Jugeant la démocratie « incompatible avec l'état de siège », la Ligue des Droits de l’Homme a fait paraître ce communiqué il y a 48 h : « profondément attachés à la liberté d'expression, nous apportons notre soutien à ce mouvement et demandons avec force aux autorités compétentes de garantir des conditions satisfaisantes à ce sursaut démocratique. Cela suppose de fournir des conditions matérielles décentes (WC, éclairage) aux participants et de cesser un encadrement policier permanent émaillé de démonstrations de force et de destruction injustifiable d'installations ou de matériel, voire de nourriture ».
Ce communiqué vaut son pesant de cacahuètes :
La « Nuit debout » serait l’expression d’un « sursaut démocratique » ! Parce que nous sommes évidemment dans un régime totalitaire.

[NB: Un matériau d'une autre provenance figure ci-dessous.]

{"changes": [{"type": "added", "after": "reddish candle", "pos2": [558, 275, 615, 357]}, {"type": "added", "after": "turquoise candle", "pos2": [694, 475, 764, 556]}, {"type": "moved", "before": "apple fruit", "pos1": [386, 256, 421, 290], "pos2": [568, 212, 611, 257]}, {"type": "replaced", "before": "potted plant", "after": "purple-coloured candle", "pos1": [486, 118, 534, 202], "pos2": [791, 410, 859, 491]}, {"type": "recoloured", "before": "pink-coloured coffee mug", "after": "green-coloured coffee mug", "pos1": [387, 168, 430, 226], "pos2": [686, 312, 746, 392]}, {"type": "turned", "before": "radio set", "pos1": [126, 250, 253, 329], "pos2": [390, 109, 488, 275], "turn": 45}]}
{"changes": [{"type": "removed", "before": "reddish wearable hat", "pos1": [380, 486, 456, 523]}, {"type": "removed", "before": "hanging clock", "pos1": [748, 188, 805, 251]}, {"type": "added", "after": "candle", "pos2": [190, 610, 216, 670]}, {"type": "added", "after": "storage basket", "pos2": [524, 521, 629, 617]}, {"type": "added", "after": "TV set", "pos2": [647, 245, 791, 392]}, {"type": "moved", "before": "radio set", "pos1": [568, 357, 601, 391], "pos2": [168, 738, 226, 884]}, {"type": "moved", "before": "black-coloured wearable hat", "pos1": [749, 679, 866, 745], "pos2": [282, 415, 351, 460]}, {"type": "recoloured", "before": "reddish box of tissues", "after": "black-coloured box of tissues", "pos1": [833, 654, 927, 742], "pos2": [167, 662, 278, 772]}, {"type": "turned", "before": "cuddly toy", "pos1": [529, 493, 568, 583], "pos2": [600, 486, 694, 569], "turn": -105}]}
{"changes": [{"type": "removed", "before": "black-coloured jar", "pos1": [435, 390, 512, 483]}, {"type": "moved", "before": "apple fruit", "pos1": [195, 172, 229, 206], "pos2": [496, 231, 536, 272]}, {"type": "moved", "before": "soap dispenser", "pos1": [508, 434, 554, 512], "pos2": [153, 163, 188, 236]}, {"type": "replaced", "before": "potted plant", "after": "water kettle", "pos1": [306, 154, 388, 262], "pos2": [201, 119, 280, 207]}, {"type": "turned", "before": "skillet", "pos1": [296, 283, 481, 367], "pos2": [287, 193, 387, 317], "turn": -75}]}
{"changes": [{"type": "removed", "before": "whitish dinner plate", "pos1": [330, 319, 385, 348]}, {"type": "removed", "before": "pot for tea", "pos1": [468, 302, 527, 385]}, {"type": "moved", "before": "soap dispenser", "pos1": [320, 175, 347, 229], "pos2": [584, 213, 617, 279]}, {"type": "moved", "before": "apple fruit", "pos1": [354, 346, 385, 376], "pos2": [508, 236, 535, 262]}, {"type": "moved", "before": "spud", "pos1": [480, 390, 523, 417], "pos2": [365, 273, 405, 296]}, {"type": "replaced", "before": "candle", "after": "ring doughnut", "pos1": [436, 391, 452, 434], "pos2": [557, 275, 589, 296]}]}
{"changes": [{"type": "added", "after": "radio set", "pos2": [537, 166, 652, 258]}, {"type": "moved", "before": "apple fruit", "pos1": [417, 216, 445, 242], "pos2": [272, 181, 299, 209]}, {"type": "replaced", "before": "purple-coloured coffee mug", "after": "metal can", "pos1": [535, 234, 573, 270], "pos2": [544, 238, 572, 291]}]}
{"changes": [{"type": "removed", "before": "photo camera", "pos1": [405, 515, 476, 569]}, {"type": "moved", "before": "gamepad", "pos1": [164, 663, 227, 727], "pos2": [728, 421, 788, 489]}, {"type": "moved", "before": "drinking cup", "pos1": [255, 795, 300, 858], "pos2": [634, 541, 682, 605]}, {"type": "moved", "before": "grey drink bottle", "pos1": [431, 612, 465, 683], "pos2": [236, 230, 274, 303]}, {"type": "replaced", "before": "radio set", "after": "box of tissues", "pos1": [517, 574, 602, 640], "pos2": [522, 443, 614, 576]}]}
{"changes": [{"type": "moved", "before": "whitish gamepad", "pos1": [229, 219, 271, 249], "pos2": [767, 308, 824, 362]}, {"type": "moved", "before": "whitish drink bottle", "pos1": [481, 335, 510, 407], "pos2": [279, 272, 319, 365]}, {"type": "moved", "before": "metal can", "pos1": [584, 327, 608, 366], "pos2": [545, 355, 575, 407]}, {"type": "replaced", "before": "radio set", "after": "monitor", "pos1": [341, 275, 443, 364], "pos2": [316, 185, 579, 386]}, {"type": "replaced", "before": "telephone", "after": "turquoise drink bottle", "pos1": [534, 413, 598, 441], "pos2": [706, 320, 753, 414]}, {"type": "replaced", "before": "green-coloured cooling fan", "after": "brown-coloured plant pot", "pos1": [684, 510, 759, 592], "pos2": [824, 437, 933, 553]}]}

La liberté d’expression consisterait donc à occuper de façon permanente une place publique car d’après la LDH il n’aurait pas d’autre façon de pouvoir l’exprimer en France.
De surcroît, cet Etat autoritaire contre lequel manifeste ce « sursaut démocratique » devrait fournir les commodités pour cette occupation, ce qui montre à quel point la LDH l’estime autoritaire.
Il doit en outre se dispenser de gêner les installations à demeure destinées à ces pauvres opprimés, et surtout ne pas dissuader par une présence policière les casseurs de se livrer à leur libre défoulement, et peut-être pour prévenir un attentat terroriste. Car contrairement à ce que l’on pourrait penser si la France n’est pas en « état de siège » elle est en « état d’urgence ».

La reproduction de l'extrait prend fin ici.